Masticar siempre por el mismo lado puede parecer un gesto sin importancia. Muchas personas lo hacen de forma automática, sin pensarlo, porque sienten más comodidad, porque una zona les molesta o porque simplemente se han acostumbrado con el tiempo.
El problema es que la boca está diseñada para trabajar de forma equilibrada. Cuando una parte asume casi toda la carga, los dientes, la mandíbula y la musculatura pueden empezar a compensar ese desequilibrio.
En Art&Dent, en Valencia, valoramos este hábito como una señal que conviene revisar, especialmente cuando se acompaña de desgaste, sensibilidad, molestias mandibulares o sensación de que la mordida no encaja igual que antes.
Por qué una persona empieza a masticar solo por un lado
Muchas veces, el hábito aparece porque hay una molestia previa. Puede existir una caries, una encía inflamada, una pieza fracturada, un empaste alto, una ausencia dental o sensibilidad en una zona concreta.
El paciente evita ese lado para no sentir molestias y empieza a usar más el contrario. Al principio parece una solución cómoda, pero con el tiempo puede convertirse en una compensación estable.

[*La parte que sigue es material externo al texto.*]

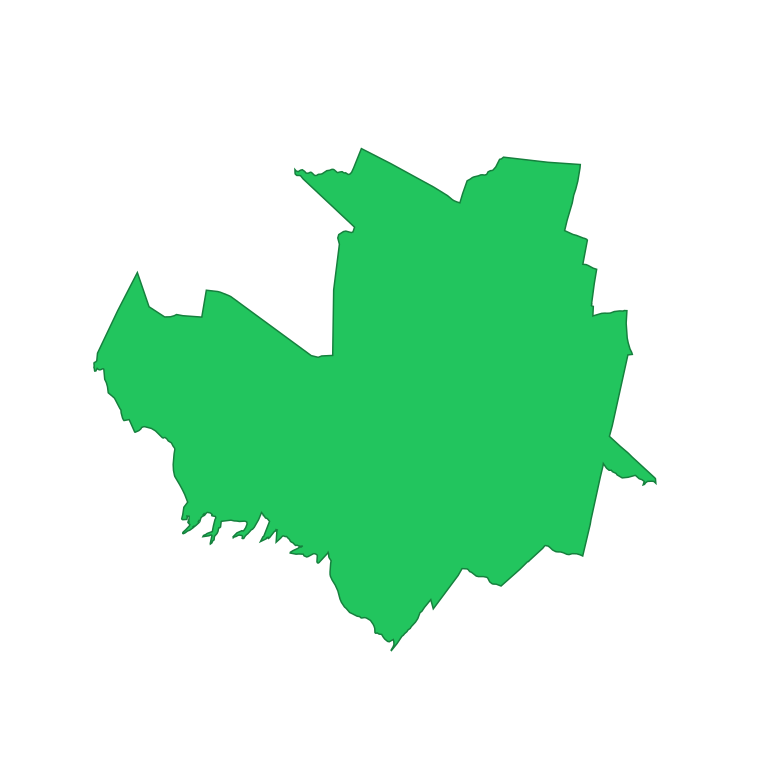 Poboru, Olt, Romania, rotated 283°
{"feature_id": "2599482B3636434641620", "entity_name": "Poboru", "entity_type": "district", "adm_level": 2, "iso_a3": "ROU", "parent_name": "Romania", "parent_adm1": "Olt", "projection": "natural_earth1", "projection_center": [24.455, 44.685], "detail": "fine", "context": "isolated", "style": "filled", "palette": "green", "viewbox_px": 768, "rotation_deg": 283, "n_neighbors": 0, "source": "geoboundaries", "source_scale": "gbopen_adm2", "svg_char_len": 6161}
<svg xmlns="http://www.w3.org/2000/svg" viewBox="0 0 768 768"><g transform="rotate(283 384 384)"><path d="M437.1,118.6L395.4,108.0L349.6,97.9L342.1,98.9L340.6,98.1L339.7,96.8L338.7,96.8L336.5,97.5L334.6,97.7L333.9,98.3L332.1,98.9L331.5,99.3L331.9,100.3L334.7,101.0L333.9,102.4L333.8,103.6L334.2,104.7L335.6,106.6L335.6,107.3L335.3,107.7L325.8,110.8L322.8,113.2L319.1,115.2L313.4,117.3L309.7,124.4L308.4,125.6L300.8,132.1L299.5,133.5L296.7,134.4L292.0,136.9L290.5,138.1L289.9,138.9L292.0,143.7L281.1,151.9L281.1,152.5L283.4,155.6L285.4,157.1L287.2,157.7L288.3,159.4L288.6,160.6L288.4,167.3L286.9,171.9L281.9,180.0L281.7,181.0L282.4,182.0L282.6,182.8L281.7,184.7L280.0,186.6L278.8,190.1L276.0,192.5L274.5,194.3L273.3,194.9L268.6,195.2L258.1,196.7L252.5,198.3L247.8,200.4L246.8,201.0L239.8,207.7L235.5,211.5L231.5,214.7L224.7,219.3L218.9,216.7L211.3,217.3L207.2,217.2L206.7,217.6L206.5,218.4L207.7,222.4L209.9,222.3L211.0,221.7L211.3,223.9L208.5,224.4L205.2,224.0L204.8,224.3L204.7,224.7L205.2,225.0L204.2,225.1L203.5,226.4L202.0,226.3L197.4,223.6L194.7,221.7L193.7,221.4L193.2,221.5L193.0,221.9L193.1,222.3L194.3,223.8L196.6,225.7L197.8,227.6L200.8,230.2L201.2,230.5L201.7,230.0L202.7,230.8L202.3,231.3L203.9,232.6L207.4,235.0L207.9,234.0L209.4,234.5L209.0,235.5L212.3,235.7L213.9,236.6L215.2,238.1L215.8,237.2L217.2,237.9L216.4,239.0L218.5,240.0L219.1,240.6L219.2,241.3L219.3,243.9L218.2,245.9L217.5,245.6L216.9,246.0L217.0,249.5L216.2,250.0L215.4,250.2L213.8,249.8L207.4,249.7L201.6,249.9L198.6,245.3L197.3,244.2L195.8,242.2L194.5,241.9L196.7,247.5L197.8,249.1L198.0,250.0L197.7,250.4L189.5,250.6L189.0,250.8L190.4,252.0L192.5,252.4L193.9,253.5L197.3,253.1L200.7,254.9L202.9,255.4L206.3,255.3L206.8,255.5L206.9,256.2L208.0,256.9L213.3,256.3L213.7,256.6L216.9,265.5L216.9,268.8L217.4,271.8L217.5,274.0L219.0,278.9L219.0,280.1L218.7,281.3L216.8,282.1L212.8,281.5L209.6,280.3L209.1,279.8L209.1,278.5L205.9,274.2L201.2,271.3L200.3,271.7L201.2,272.4L202.2,274.2L203.8,276.0L204.2,277.0L204.4,279.5L203.9,280.2L203.5,280.4L201.7,280.5L201.6,281.3L202.0,282.1L204.4,282.9L206.2,283.9L207.4,284.9L212.4,287.7L212.8,288.5L215.2,289.8L223.5,292.3L231.2,293.6L229.3,296.0L228.7,296.0L228.5,296.8L226.8,298.7L226.6,300.6L225.0,302.6L224.5,303.4L208.6,301.1L207.9,300.4L202.7,299.1L206.4,303.7L207.2,304.5L207.6,304.2L208.6,305.5L207.6,306.2L208.6,307.1L215.7,310.4L216.3,311.3L217.9,311.5L217.8,312.8L216.6,312.7L205.6,314.5L210.6,318.0L212.5,319.0L213.4,319.9L213.1,322.1L213.5,323.4L211.8,325.8L211.5,326.7L210.0,327.9L209.3,328.9L208.7,331.1L207.0,333.7L206.8,334.4L207.4,335.5L207.1,337.0L207.1,339.4L208.0,341.2L206.6,340.1L205.8,337.9L205.4,337.8L204.6,337.2L201.1,332.7L199.0,330.6L198.2,330.6L198.4,336.6L199.2,339.2L200.0,343.5L198.6,344.8L198.1,347.6L198.8,348.9L202.5,353.1L202.9,353.8L203.1,355.4L202.3,357.3L201.9,357.6L195.9,358.6L195.0,359.1L194.7,359.8L194.9,360.4L195.5,360.9L206.5,367.2L207.4,367.4L206.5,368.0L203.2,369.1L202.3,369.7L199.9,372.2L197.1,372.4L188.8,373.7L186.3,374.3L184.5,375.1L181.4,377.5L177.0,381.8L172.0,385.6L164.6,389.5L161.7,391.6L157.9,395.6L156.8,397.7L153.7,401.9L151.7,410.1L151.9,412.6L151.0,414.1L151.0,414.9L152.0,417.5L152.1,419.3L150.6,424.0L147.4,427.5L145.6,428.9L143.7,430.0L139.8,431.1L139.4,431.6L139.3,432.2L139.9,433.4L139.2,435.5L139.5,438.0L137.5,439.9L135.7,442.0L134.0,445.4L134.0,447.1L137.1,450.5L135.2,451.5L132.5,452.3L130.1,452.0L126.3,450.8L126.0,451.2L134.0,455.1L142.2,458.2L143.6,459.4L145.3,460.2L147.8,462.0L149.9,462.8L151.7,464.5L153.8,465.2L159.0,468.2L163.0,469.7L169.2,470.5L171.0,472.0L175.5,473.7L184.4,478.1L176.0,482.6L214.1,499.3L221.7,501.6L222.5,506.4L222.2,507.6L220.5,509.7L220.2,511.6L217.6,517.1L217.6,519.5L218.7,524.2L218.8,527.6L218.3,528.7L215.0,531.5L213.8,534.0L213.6,535.2L214.2,538.4L213.5,543.5L233.9,558.0L243.2,563.9L243.4,564.6L243.9,565.0L244.3,565.1L259.6,575.6L262.5,577.0L262.9,577.6L263.0,580.4L262.1,582.4L260.2,585.6L259.3,589.0L259.4,590.5L260.1,594.0L259.9,596.8L259.2,600.5L259.3,601.6L259.4,602.7L261.0,605.5L261.9,609.9L261.7,613.4L261.1,616.3L293.8,616.5L298.2,616.2L342.0,615.7L353.7,615.8L355.8,615.6L352.0,619.8L350.6,622.7L351.1,625.0L350.0,626.2L349.2,629.8L348.9,630.5L347.9,631.5L346.1,637.2L348.0,642.8L351.5,649.3L351.3,650.0L349.1,654.0L348.8,656.9L347.6,659.5L344.0,659.2L344.8,660.4L346.6,661.1L348.4,662.7L349.6,667.1L349.7,669.0L348.4,671.2L352.8,669.8L353.5,668.9L368.8,642.0L371.5,637.7L376.5,628.1L383.7,615.4L394.8,615.8L467.2,615.1L468.7,619.3L470.6,618.2L473.5,615.8L479.2,612.6L483.6,610.6L497.7,606.3L510.1,604.2L509.6,601.5L508.9,600.7L508.2,597.1L506.4,592.1L504.0,588.5L503.2,585.8L502.7,583.1L501.8,580.2L497.3,572.2L506.7,570.5L506.8,568.9L507.1,568.4L508.9,568.5L509.1,568.2L529.1,566.3L543.6,565.4L543.9,561.8L545.4,556.4L545.8,554.1L545.4,550.8L569.9,549.8L570.6,548.9L571.0,546.8L571.0,545.4L572.1,538.1L572.2,534.6L574.1,525.5L584.6,525.6L602.7,526.7L610.6,526.4L617.0,527.0L625.3,527.2L638.5,526.4L642.0,525.9L636.9,493.8L631.9,449.4L629.8,447.8L628.9,446.1L620.7,444.1L617.0,442.1L616.4,441.4L615.8,439.7L614.4,438.0L614.0,437.6L611.9,437.1L611.0,436.5L610.2,435.0L610.0,432.9L609.5,431.2L608.1,429.2L606.0,425.0L605.0,423.6L603.0,421.9L600.7,419.3L587.3,417.8L577.6,417.2L577.8,414.1L578.4,410.8L579.1,408.9L581.8,403.6L586.9,388.6L600.3,340.9L608.3,309.0L587.7,305.8L582.9,304.8L580.7,303.4L580.1,301.9L581.2,299.1L580.8,298.6L580.8,296.9L581.4,295.8L581.4,295.2L580.6,293.2L579.6,291.4L579.6,290.8L581.4,287.5L581.7,286.5L581.6,285.6L581.3,284.7L580.1,283.1L579.0,280.3L574.9,276.4L574.3,275.3L573.5,272.8L572.2,271.6L571.7,270.2L571.6,269.5L573.5,266.3L573.9,265.2L573.7,264.5L572.3,262.7L572.0,260.7L573.3,258.9L574.4,256.2L573.5,254.5L571.6,252.6L571.8,250.5L572.9,249.0L569.4,249.9L568.4,250.5L567.6,252.2L568.1,254.5L568.2,255.8L565.6,259.1L530.2,320.0L525.3,319.6L524.2,318.1L524.4,312.4L523.4,310.2L519.4,306.3L515.9,306.1L510.2,309.1L464.3,313.8L400.3,327.6L397.3,317.0L395.2,313.9L395.3,306.7L434.7,215.1L435.3,212.5L436.6,203.9L436.7,201.3L435.4,189.8L408.2,191.4L405.3,172.7L405.0,166.2L403.3,164.2L401.4,160.7L400.0,155.2L406.4,137.7L437.1,118.6Z" fill="#22c55e" stroke="#15803d" stroke-width="1.5"/></g></svg>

También puede ocurrir después de perder una pieza dental. Si falta un diente o una muela, la persona adapta su forma de comer y carga más el lado que le resulta funcional.
Qué ocurre cuando una zona trabaja más que la otra
Cuando un lado mastica más, soporta más presión. Esto puede favorecer desgaste dental, pequeñas fisuras, sobrecarga muscular o molestias en la articulación mandibular.
Mientras tanto, el lado que se usa menos puede perder eficiencia funcional. La boca deja de repartir las fuerzas de forma equilibrada y la mordida puede empezar a adaptarse de manera poco saludable.
No siempre se nota de inmediato. A veces el cambio se produce durante meses o años, hasta que aparecen síntomas más claros.
Desgaste, sensibilidad y fracturas
Una de las consecuencias más frecuentes de masticar siempre por el mismo lado es el desgaste localizado. Algunas piezas reciben más carga y el esmalte puede ir perdiendo volumen poco a poco.
También pueden aparecer sensibilidad, pequeñas fracturas o molestias al morder alimentos duros.
Cuando esto ocurre, no basta con reparar el diente afectado. Hay que entender por qué esa zona está soportando tanta presión.
La mandíbula también compensa
La mandíbula trabaja con músculos y articulaciones a ambos lados. Si una persona mastica casi siempre por el mismo lado, la musculatura puede adaptarse a ese patrón.
Con el tiempo, pueden aparecer tensión, cansancio al masticar, chasquidos, dolor cerca del oído o molestias al abrir la boca.
Estas señales no siempre indican un problema grave, pero sí muestran que la función está desequilibrada.
Masticar por un lado puede esconder un problema dental
Más que un hábito aislado, masticar siempre por el mismo lado puede ser una pista. La pregunta importante no es solo “por qué mastico así”, sino qué está haciendo que el otro lado se evite.
Puede haber una pieza sensible, una muela rota, una infección, una prótesis incómoda, una mordida desajustada o una ausencia dental no repuesta.
Por eso, si notas que llevas tiempo comiendo más por un lado, conviene revisar la boca antes de que esa compensación genere más problemas.
Cómo se valora este problema
Una valoración dental permite revisar el estado de las piezas, la mordida, las encías, las restauraciones antiguas y posibles ausencias dentales.
También se observa si hay desgaste localizado, movilidad, sensibilidad o signos de sobrecarga muscular.
El objetivo es identificar el motivo del hábito y valorar si existe una solución sencilla o si conviene planificar un tratamiento más completo.
Masticar siempre por el mismo lado: cuándo pedir una revisión
Conviene pedir una valoración si notas que evitas un lado al comer, si te molesta masticar ciertos alimentos, si tienes sensibilidad localizada, desgaste visible o tensión mandibular.
También es recomendable revisar si perdiste una pieza hace tiempo y desde entonces masticas diferente.
En Art&Dent estudiamos este tipo de señales desde una visión funcional. La boca no debería trabajar siempre sobre el mismo lado. Cuando lo hace, suele haber una razón detrás.
Detectarla a tiempo puede ayudar a proteger dientes, mandíbula y estabilidad oral a largo plazo.